In the game of chess, players can be rated based on how well they perform against
other players. (For more information, see https://en.wikipedia.org/wiki/Chess_rating_system
To summarize the data
-
On the transformation toolbar, choose Filter, By Condition, Greater than or equal to.
-
Set these options as follows:
-
Source column -
white_rating
-
Filter condition – Greater than or equal to 1800
To see how the transform works, choose Preview changes. Then choose Apply.
-
-
Repeat the previous step, but this time set Source column to
black_rating
. After you apply your changes, the sample data contains only those games where the players on each side (black and white) were Class A or above. -
Summarize the data to determine how many games were won by each side.

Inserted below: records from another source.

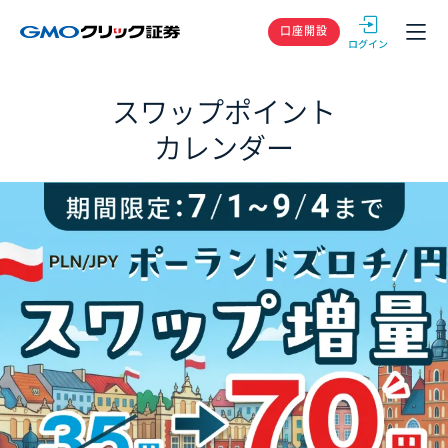
GMOクリック
口座開設
スワップポイント
カレンダー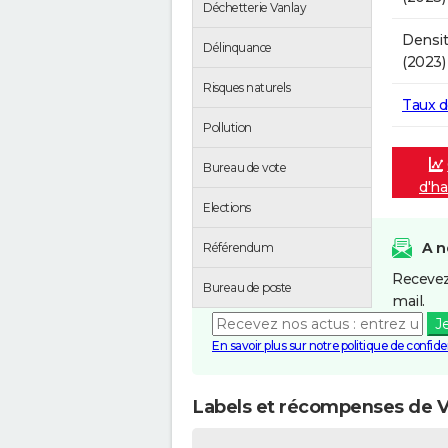
Déchetterie Vanlay
Densit
Délinquance
(2023)
Risques naturels
Taux 
Pollution
Bureau de vote
d'ha
Elections
A n
Référendum
Recevez
Bureau de poste
mail.
J
En savoir plus sur notre politique de confiden
Labels et récompenses de V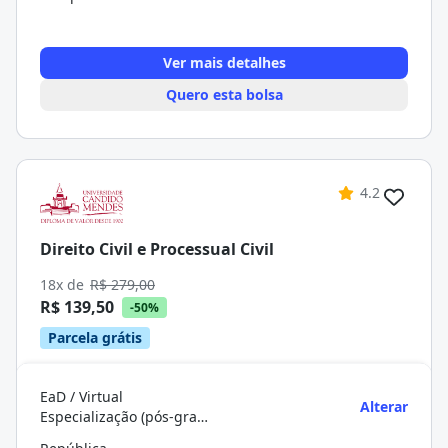
Ver mais detalhes
Quero esta bolsa
4.2
Direito Civil e Processual Civil
18x de
R$ 279,00
R$ 139,50
-50%
Parcela grátis
EaD / Virtual
Alterar
Especialização (pós-graduação)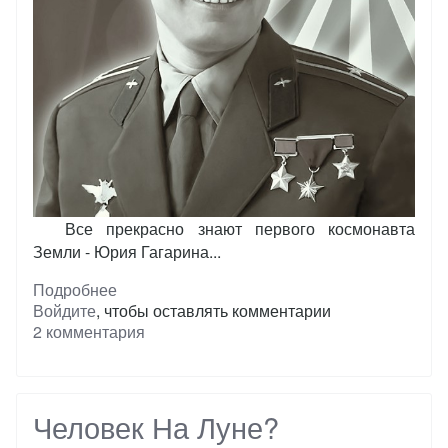
Все прекрасно знают первого космонавта
Земли - Юрия Гагарина...
Подробнее
о
Войдите
, чтобы оставлять комментарии
Куда
2 комментария
делся
СССР?
Человек На Луне?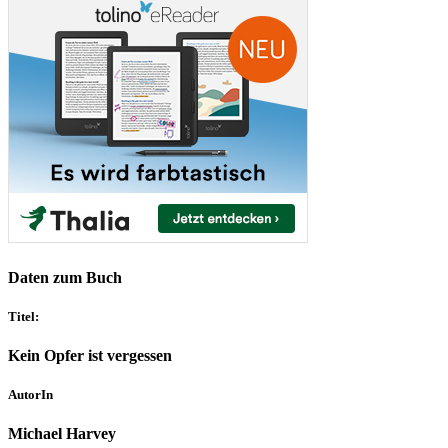
Daten zum Buch
Titel:
Kein Opfer ist vergessen
AutorIn
Michael Harvey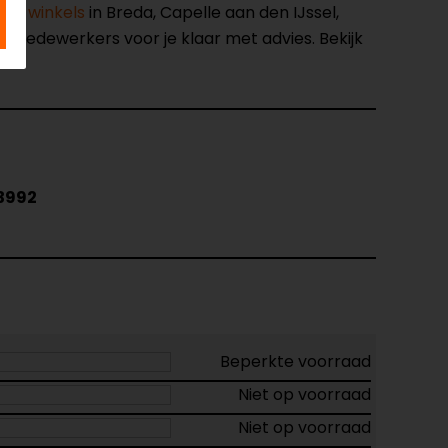
nze winkels
in Breda, Capelle aan den IJssel,
opmedewerkers voor je klaar met advies. Bekijk
3992
Beperkte voorraad
Niet op voorraad
Niet op voorraad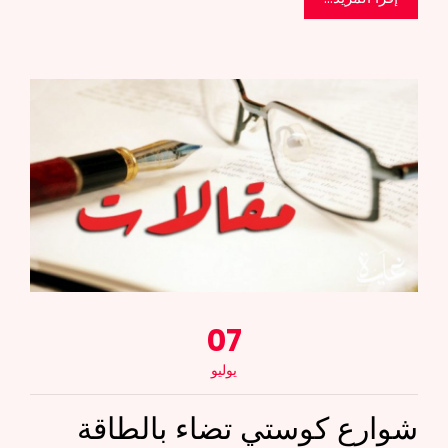
07
يوليو
شوارع كوستي تضاء بالطاقة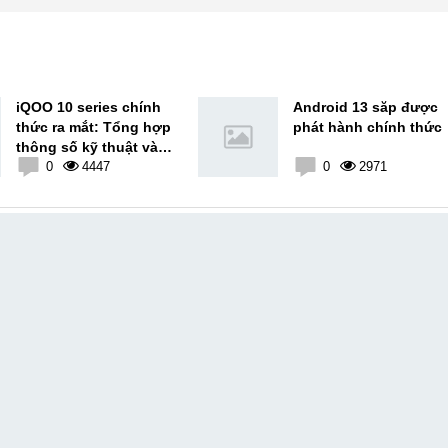
việc. Khả năng làm việc độc lập, làm việc nhóm tốt. Yêu thích chạy bộ, nghe sách nói,... Kinh nghiệm: Tôi đã có ...
iQOO 10 series chính
Android 13 săp được
thức ra mắt: Tổng hợp
phát hành chính thức
thông số kỹ thuật và
giá bán
0
4447
0
2971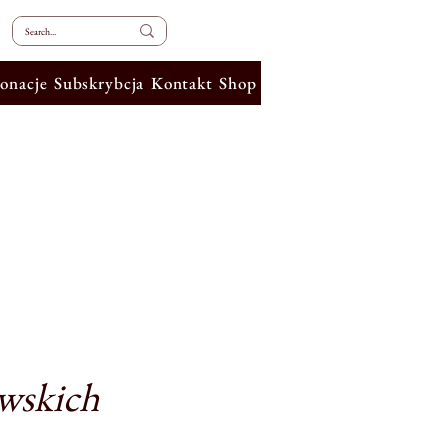
onacje
Subskrybcja
Kontakt
Shop
wskich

To do this, on the transformation toolbar, choose Group.
-
For the Group properties, do the following:
-
In the first row, choose
winner
for Column name. Leave Aggregate set to Group by. -
In the second row, choose
victory_status
for the Column name. Leave Aggregate set to Group by. -
Choose Add another column.
-
In the third row, choose
winner
for Column name. Set Aggregate to Count. -
For Group type, choose Group as new table. The preview pane shows you what the result will look like.
-
Choose Finish.
-
-
Choose Publish to save your work, at right on the recipe pane.
-
For Version Description, enter First version of my recipe. Then choose Publish.